Si donc l’amitié avec Jésus est authentique, elle doit naturellement tendre à une connaissance exacte de l’identité de Jésus, et aussi brûler du zèle pour ce qu’il a enseigné. C’est ce zèle qui a conduit un anglican comme John Henri Newman à la conversion au catholicisme après des recherches approfondies dans les écrits des Pères de l’Eglise.

Hors de l’Eglise point de vérité

Dans ces conditions, il n’est pas du tout indifférent à la sainteté d’être dans la vérité ou dans l’erreur en matière dogmatique, ou de respecter ou non la constitution divine de l’Eglise.
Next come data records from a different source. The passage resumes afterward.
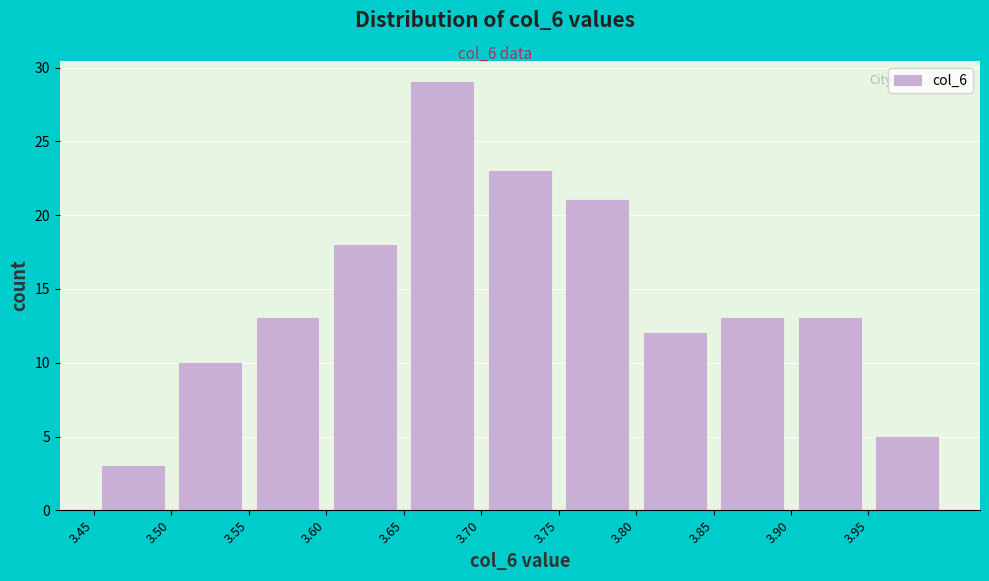

Reading left to right, list every bar in this chart as the range it spans on the x-axis followed by its height. The values are not printed on the chart, so give them approximately, as read against the axis.

3.45 to 3.50: 3
3.50 to 3.55: 10
3.55 to 3.60: 13
3.60 to 3.65: 18
3.65 to 3.70: 29
3.70 to 3.75: 23
3.75 to 3.80: 21
3.80 to 3.85: 12
3.85 to 3.90: 13
3.90 to 3.95: 13
3.95 to 4.00: 5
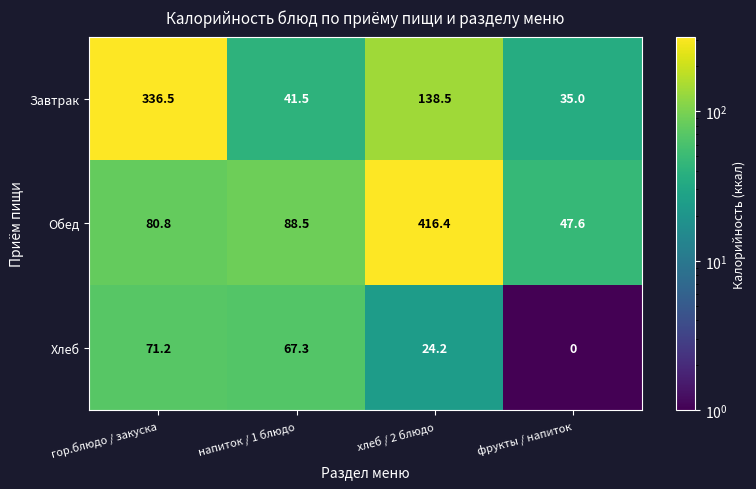

Which series has the largest range (max minus min)?

Обед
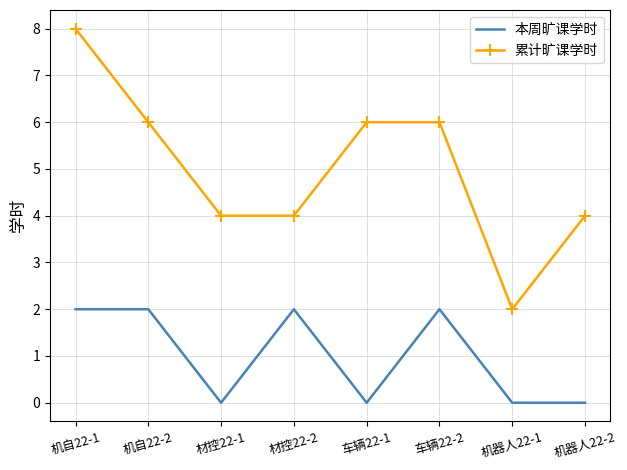

True or false: 累计旷课学时 and 本周旷课学时 intersect in this chart.

False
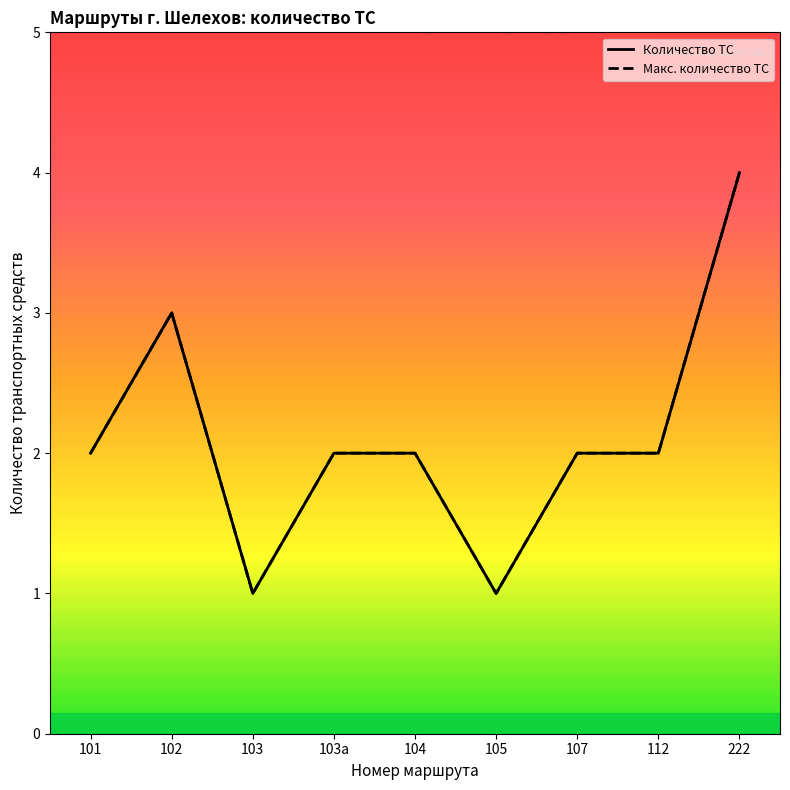

True or false: Макс. количество ТС has a value of 1 at 105.

True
Or en insistant sur la charité fraternelle caractéristique de la vraie sainteté, contre la caricature de sainteté que serait l’intellectualisme qu’il désigne sous le nom de gnosticisme (chapitre 2), le pape François ne dit pour ainsi dire jamais que la sainteté tend normalement à connaître la vérité sur Jésus-Christ. Il ne dit pas non plus que, parmi tout ce dont la charité fraternelle veut faire part au prochain, il n’y a pas seulement les attentions délicates (les « petits détails » du n°144) ou les plus grands secours matériels ou humains, mais plus encore les principaux biens spirituels, qui se résument dans la connaissance de Jésus-Christ. Quel plus grand bien peut-on procurer au prochain que de connaître le Sauveur ? Il faut seulement attendre la fin du document pontifical, au n°170, pour que soit évoqué le discernement spirituel, qui « conduit à la source même de la vie qui ne meurt pas, c’est-à-dire connaître le Père, le seul vrai Dieu, et celui qu’il a envoyé, Jésus-Christ (cf. Jn 17, 3) ». Autrement il n’est jamais dit qu’il n’y a pas de vraie et authentique charité sans la foi divine et surnaturelle, la foi catholique.

Ainsi la sainteté selon le pape François, si elle n’ignore pas la contemplation ni la prière (29, 147 sq.) – quoiqu’elle se méfie de l’attrait pour la liturgie (57, 106) – ignore cependant la sainteté des docteurs. Rappelons-nous l’exhortation de saint Paul à Timothée : « Je t’adjure, devant Dieu et Jésus-Christ, qui doit juger les vivants et les morts, par Son avènement et par Son règne, prêche la parole, insiste à temps et à contre-temps, reprends, supplie, menace, en toute patience et toujours en instruisant. Car il viendra un temps où les hommes ne supporteront plus la saine doctrine ; mais ils amasseront autour d’eux des docteurs selon leurs désirs ; et éprouvant aux oreilles une vive démangeaison, ils détourneront l’ouïe de la vérité, et ils la tourneront vers des fables. » (2 Tm. 4, 1-4)

Le zèle pour la vérité dont saint Paul était animé n’était certes pas l’orgueil intellectuel que François réprouve chez les néo-gnostiques dont il est question dans l’Exhortation apostolique (chapitre 2). Il procédait de son zèle pour les âmes ; plus encore, il procédait de son zèle pour la personne de Jésus-Christ. Lorsque le Sauveur s’apprête à confier à Pierre le soin de toute l’Eglise, la question qu’il lui pose par trois fois n’est pas : « Aimes-tu mes agneaux et mes brebis ? » Mais bien : « Pierre, m’aimes-tu plus que ceux-ci ? » (Jn 21, 15). Cette condition remplie, on peut résumer la sainteté avec saint Paul : « Que le Dieu de patience et de consolation vous donne d’être unis de sentiment les uns avec les autres, selon Jésus-Christ, afin que, d’un même cœur et d’une même bouche, vous honoriez Dieu, le Père de notre Seigneur Jésus-Christ. » (Rm 15, 5-6)

C’est seulement dans cet esprit que la miséricorde à laquelle le pape exhorte, parfois de manière touchante, sera vraiment chrétienne.